Otherwise, eight of the other myths, specifically, deal directly with the lies often told about teachers, including the way in which they should be evaluated based on student test scores (via VAMs). They include the following myths, again, deconstructed in this book:

  • Teachers are the most important influence in a child’s education.
  • Teachers in the United States are well-paid.
  • Merit pay is a good way to increase the performance of teachers. Teachers should be evaluated on the basis of the performance of their students.
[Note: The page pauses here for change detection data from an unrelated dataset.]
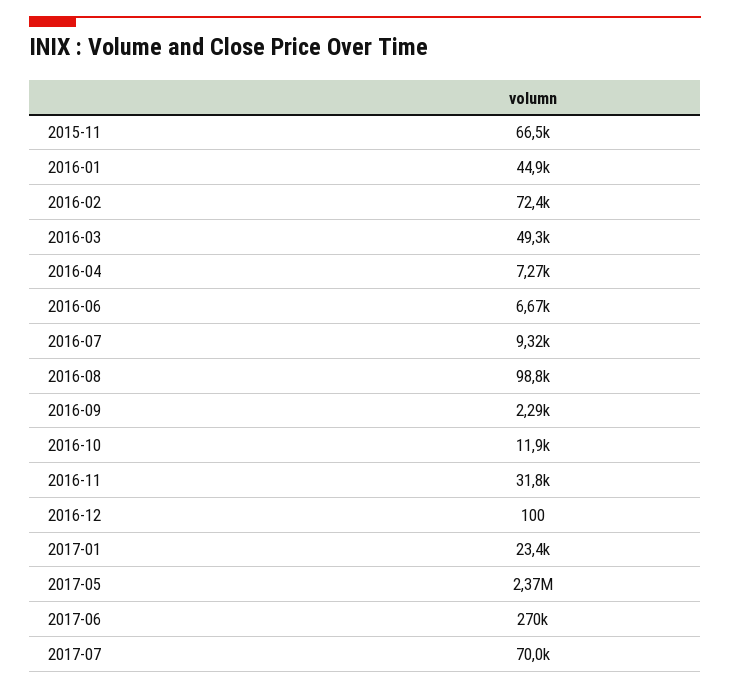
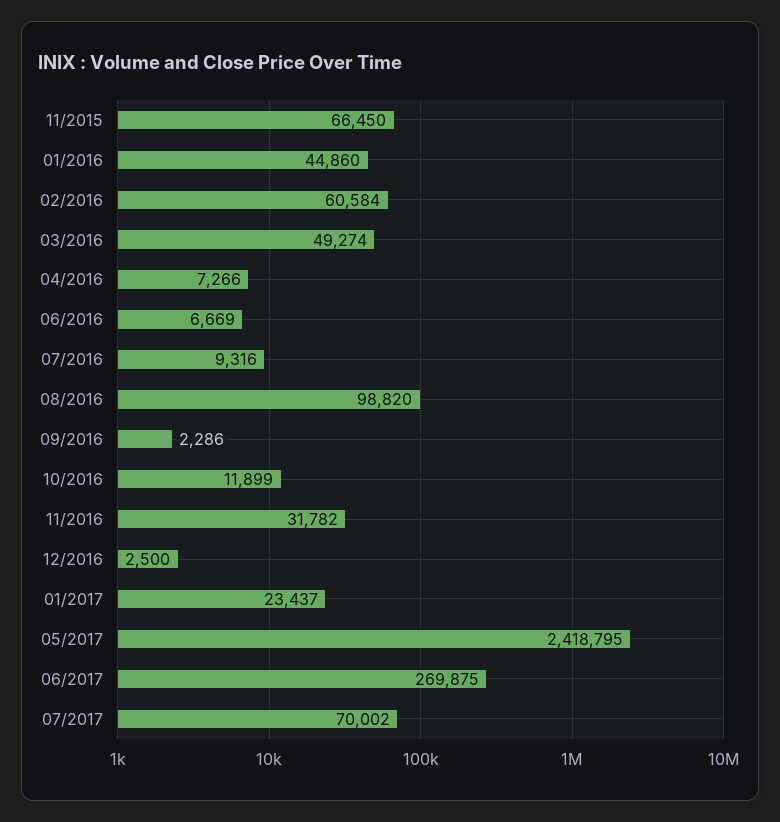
  {
    "2015-11": 66450,
    "2016-01": 44860,
-   "2016-02": 72400,
+   "2016-02": 60584,
    "2016-03": 49274,
    "2016-04": 7266,
    "2016-06": 6669,
    "2016-07": 9316,
    "2016-08": 98820,
    "2016-09": 2286,
    "2016-10": 11899,
    "2016-11": 31782,
-   "2016-12": 100,
+   "2016-12": 2500,
    "2017-01": 23437,
-   "2017-05": 2370000,
+   "2017-05": 2418795,
    "2017-06": 269875,
    "2017-07": 70002
  }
Rewarding and punishing schools for the performance of their students will improve our nation’s schools. – See forthcoming post about this myth specifically
  • Teachers in schools that serve the poor are not very talented.
  • Teach for America teachers are well trained, highly qualified, and get amazing results.
  • Subject matter knowledge is the most important asset a teacher can possess.
  • Teachers’ unions are responsible for much poor school performance. Incompetent teachers cannot be fired if they have tenure.
  • Judging teacher education programs by means of the scores that their teachers’ students get on state tests is a good way to judge the quality of the teacher education program.

At a time when corporate reformists are more interested in making money off of education than actually attempting to improve educational quality for all students, books like this are critical in helping us decipher the truth from the perpetual myths that have become the bedrock of the reform movement. Berliner and Glass do not hold back – they name names where possible and provide enough research to support their claims… but not too much to slow them down. Instead, they call upon decades’ worth of educational research, the trusty work of their students, and a bit of logic and humor in order to pack a powerful punch against those most responsible for spreading the myths and, often, flat-out lies about America’s students, teachers, and schools. This book is for teachers, parents, policymakers, school administrators, and concerned citizens alike. I definitely recommend that you add it to your reading list!